▸ Task statement:
Output exactly the lines that run from the top of the entries to the line holding "20. Implemented boolean", including both of those lines.
-*-*-
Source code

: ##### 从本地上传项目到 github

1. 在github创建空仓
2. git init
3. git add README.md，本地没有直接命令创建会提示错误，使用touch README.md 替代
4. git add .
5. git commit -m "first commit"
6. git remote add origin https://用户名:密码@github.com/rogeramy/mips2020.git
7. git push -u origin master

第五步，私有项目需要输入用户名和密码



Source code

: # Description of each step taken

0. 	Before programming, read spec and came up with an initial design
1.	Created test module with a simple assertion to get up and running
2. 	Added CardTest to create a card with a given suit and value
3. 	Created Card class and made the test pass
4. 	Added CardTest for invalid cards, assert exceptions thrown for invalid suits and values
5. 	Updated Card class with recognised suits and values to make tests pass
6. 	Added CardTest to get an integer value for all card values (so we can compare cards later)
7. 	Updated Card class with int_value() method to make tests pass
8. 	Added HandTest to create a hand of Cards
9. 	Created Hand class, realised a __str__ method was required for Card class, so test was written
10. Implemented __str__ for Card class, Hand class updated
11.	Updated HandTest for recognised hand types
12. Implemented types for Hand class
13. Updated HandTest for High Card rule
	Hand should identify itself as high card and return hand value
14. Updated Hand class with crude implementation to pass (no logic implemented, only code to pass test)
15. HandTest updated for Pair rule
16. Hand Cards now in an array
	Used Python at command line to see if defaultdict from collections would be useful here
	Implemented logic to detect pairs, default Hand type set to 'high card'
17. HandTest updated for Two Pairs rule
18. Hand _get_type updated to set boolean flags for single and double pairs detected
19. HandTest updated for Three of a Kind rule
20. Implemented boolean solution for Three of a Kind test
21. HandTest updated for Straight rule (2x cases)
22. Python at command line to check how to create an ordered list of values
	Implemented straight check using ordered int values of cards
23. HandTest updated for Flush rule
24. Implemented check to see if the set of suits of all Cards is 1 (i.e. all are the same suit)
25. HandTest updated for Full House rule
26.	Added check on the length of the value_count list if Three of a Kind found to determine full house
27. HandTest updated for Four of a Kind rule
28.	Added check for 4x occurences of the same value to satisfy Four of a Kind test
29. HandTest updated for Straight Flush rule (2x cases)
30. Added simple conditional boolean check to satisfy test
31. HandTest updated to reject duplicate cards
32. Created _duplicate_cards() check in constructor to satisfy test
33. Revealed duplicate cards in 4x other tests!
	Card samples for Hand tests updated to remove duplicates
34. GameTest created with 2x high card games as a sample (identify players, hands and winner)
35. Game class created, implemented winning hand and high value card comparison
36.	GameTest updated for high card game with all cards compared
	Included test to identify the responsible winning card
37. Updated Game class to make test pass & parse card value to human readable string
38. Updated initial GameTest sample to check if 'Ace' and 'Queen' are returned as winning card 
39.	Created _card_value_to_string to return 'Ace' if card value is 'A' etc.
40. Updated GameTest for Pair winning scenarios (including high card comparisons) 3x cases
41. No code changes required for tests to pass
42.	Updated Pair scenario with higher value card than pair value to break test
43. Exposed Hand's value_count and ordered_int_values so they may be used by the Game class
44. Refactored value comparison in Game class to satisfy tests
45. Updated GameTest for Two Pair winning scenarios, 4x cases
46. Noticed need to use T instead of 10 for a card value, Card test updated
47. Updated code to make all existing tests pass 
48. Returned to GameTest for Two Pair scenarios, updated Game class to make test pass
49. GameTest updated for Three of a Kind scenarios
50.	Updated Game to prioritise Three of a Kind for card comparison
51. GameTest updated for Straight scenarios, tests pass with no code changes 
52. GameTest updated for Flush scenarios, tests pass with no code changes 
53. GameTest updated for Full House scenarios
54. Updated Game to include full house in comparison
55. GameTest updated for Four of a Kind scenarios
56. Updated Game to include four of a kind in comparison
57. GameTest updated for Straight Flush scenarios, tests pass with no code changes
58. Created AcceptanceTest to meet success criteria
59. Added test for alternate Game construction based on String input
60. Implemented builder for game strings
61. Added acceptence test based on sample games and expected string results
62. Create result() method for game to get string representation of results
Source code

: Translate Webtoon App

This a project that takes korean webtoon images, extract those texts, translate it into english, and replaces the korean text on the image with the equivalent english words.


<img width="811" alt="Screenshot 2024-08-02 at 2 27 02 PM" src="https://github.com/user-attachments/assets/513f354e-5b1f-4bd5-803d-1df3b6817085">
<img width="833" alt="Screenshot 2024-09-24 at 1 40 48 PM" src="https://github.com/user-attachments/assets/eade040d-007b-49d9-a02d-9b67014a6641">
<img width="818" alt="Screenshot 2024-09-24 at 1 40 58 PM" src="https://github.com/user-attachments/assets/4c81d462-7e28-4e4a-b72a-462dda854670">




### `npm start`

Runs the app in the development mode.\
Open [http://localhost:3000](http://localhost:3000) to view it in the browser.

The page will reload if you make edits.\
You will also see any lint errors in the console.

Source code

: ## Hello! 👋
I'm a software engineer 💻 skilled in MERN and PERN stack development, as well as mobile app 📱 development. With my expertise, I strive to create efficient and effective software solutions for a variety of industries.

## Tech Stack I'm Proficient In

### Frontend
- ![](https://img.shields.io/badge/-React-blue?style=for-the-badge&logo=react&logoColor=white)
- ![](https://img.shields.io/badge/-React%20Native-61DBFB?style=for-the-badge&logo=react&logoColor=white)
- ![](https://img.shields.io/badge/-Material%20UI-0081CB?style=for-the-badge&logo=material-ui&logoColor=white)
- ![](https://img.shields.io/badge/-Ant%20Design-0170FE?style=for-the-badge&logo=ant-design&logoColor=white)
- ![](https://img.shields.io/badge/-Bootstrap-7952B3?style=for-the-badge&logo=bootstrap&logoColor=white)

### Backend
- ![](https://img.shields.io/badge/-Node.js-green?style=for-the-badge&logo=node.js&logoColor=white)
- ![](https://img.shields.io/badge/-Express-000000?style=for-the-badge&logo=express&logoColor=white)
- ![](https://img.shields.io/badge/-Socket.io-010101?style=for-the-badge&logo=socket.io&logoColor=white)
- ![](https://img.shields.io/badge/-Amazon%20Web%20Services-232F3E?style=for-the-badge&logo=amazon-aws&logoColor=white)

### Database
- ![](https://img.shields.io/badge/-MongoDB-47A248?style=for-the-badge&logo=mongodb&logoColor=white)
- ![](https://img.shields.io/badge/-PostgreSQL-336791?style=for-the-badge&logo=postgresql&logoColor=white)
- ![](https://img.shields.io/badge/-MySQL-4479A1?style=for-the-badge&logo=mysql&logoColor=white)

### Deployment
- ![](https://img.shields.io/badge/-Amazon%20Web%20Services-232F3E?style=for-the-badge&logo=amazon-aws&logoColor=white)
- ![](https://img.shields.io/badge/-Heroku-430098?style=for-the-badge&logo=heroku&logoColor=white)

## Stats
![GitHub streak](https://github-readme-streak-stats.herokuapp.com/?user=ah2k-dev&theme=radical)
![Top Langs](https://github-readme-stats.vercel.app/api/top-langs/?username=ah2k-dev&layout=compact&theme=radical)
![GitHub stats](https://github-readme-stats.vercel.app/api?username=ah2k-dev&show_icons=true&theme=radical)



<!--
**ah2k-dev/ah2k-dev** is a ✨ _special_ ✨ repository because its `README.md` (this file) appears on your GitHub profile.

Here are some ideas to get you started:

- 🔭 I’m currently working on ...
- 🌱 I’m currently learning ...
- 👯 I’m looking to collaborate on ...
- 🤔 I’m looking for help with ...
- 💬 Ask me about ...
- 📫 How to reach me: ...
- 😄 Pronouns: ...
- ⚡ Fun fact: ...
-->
-*-*-
▸ Your response:
Source code

: ##### 从本地上传项目到 github

1. 在github创建空仓
2. git init
3. git add README.md，本地没有直接命令创建会提示错误，使用touch README.md 替代
4. git add .
5. git commit -m "first commit"
6. git remote add origin https://用户名:密码@github.com/rogeramy/mips2020.git
7. git push -u origin master

第五步，私有项目需要输入用户名和密码



Source code

: # Description of each step taken

0. 	Before programming, read spec and came up with an initial design
1.	Created test module with a simple assertion to get up and running
2. 	Added CardTest to create a card with a given suit and value
3. 	Created Card class and made the test pass
4. 	Added CardTest for invalid cards, assert exceptions thrown for invalid suits and values
5. 	Updated Card class with recognised suits and values to make tests pass
6. 	Added CardTest to get an integer value for all card values (so we can compare cards later)
7. 	Updated Card class with int_value() method to make tests pass
8. 	Added HandTest to create a hand of Cards
9. 	Created Hand class, realised a __str__ method was required for Card class, so test was written
10. Implemented __str__ for Card class, Hand class updated
11.	Updated HandTest for recognised hand types
12. Implemented types for Hand class
13. Updated HandTest for High Card rule
	Hand should identify itself as high card and return hand value
14. Updated Hand class with crude implementation to pass (no logic implemented, only code to pass test)
15. HandTest updated for Pair rule
16. Hand Cards now in an array
	Used Python at command line to see if defaultdict from collections would be useful here
	Implemented logic to detect pairs, default Hand type set to 'high card'
17. HandTest updated for Two Pairs rule
18. Hand _get_type updated to set boolean flags for single and double pairs detected
19. HandTest updated for Three of a Kind rule
20. Implemented boolean solution for Three of a Kind test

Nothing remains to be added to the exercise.